Belle – Recensione: La Bella e la Bestia ai tempi dei social network
Belle di Mamoru Hosoda rielabora la fiaba de La bella e la bestia in salsa contemporanea con un occhio al futuro.
Se dovessi indicare una sola opera più identificativa – e in qualche modo persino profetica – dell’epoca dominata dai social network sceglierei senza remore Belle (Ryū to Sobakasu no Hime, letteralmente La Principessa lentigginosa e il Drago), il lisergico carosello virtuale ed emozionale firmato da uno degli animatori più influenti dell’ultimo decennio, Mamoru Hosoda.
Il lungometraggio è stato accolto con una standing ovation della durata di all’incirca 14 minuti al Festival di Cannes; per chi è poco avvezzo alle abitudini da kermesse cinematografica è bene sottolineare che la durata degli applausi è considerato un termometro piuttosto valido dell’apprezzamento di un film a caldo.
Il quarto film dello Studio Chizu – fondato dallo stesso Mamoru Hosoda nel 2011 – è stato distribuito nelle sale italiane da Anime Factory, in collaborazione con I Wonder Pictures.
Compresa la portata mediatica di Belle, si può procedere ad approfondire di cosa parla l’ultima opera di uno dei più importanti animatori nipponici dell’ultimo decennio.

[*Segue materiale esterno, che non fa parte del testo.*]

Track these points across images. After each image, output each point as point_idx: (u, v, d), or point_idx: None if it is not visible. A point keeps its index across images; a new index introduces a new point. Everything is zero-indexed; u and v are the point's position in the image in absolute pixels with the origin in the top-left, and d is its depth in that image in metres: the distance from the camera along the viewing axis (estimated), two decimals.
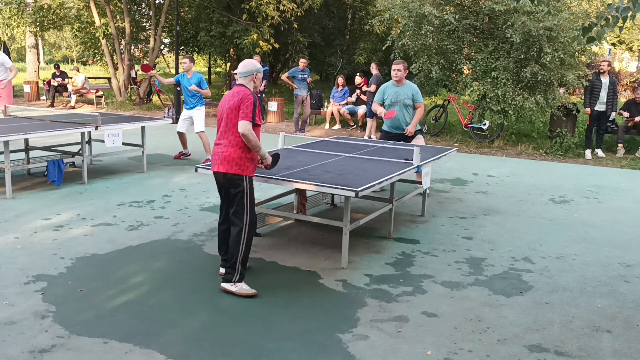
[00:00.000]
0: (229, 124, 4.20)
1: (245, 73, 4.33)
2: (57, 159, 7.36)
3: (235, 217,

Crescere ai tempi dei social network
Prima di proseguire nell’analisi tematica – il corpo vivo del testo, quello che fornisce una dimostrazione alla dichiarazione del primo paragrafo – è bene fornire un abbozzo della trama; chi teme gli spoiler può dormire sogni tranquilli e procedere nella lettura sereno, lo scritto mira ad essere quanto più possibile scevro di dettagli che possono depauperare la gradevolezza di una prima visione.
“Belle” è l’alter ego virtuale di Suzu, una diciassettenne timida, impacciata, dall’aspetto comune. Come ogni eroe che si rispetti – noi fan di manga e anime conosciamo bene questo topos – è orfana, la perdita della madre in giovane età ha influito notevolmente sulle sue interazioni sociali e l’ha inibita in quello che è il suo talento: il canto.
Il social network in cui Suzu diventa Belle però non è Instagram o TikTok ma [U], una sorta di metaverso perfezionato e a portata di tutti, in cui gli avatar vengono generati tramite decodificazione dei caratteri biometrici dell’utente.
L’anonima Suzu, aka Belle, protetta dall’anonimato, affascina il mondo virtuale con la sua splendida voce: surfa sulla grande onda elettromagnetica della fama, in balia delle correnti incostanti che animano la psicologia delle masse, conosce un individuo misterioso con un avatar dalle sembianze di un drago mostruoso, facilmente identificabile con il villain – o forse sarebbe meglio dire capro espiatorio – del grande mondo di [U].
La Bella e la Bestia: il riferimento al capolavoro Disney e la volontà di fornirgli una dimensione contemporanea sono espliciti, ma i presupposti su cui si basa la narrazione che si articola sui due personaggi ha più a che vedere con la pietas di retaggio latino che con un sentimento di tipo amoroso.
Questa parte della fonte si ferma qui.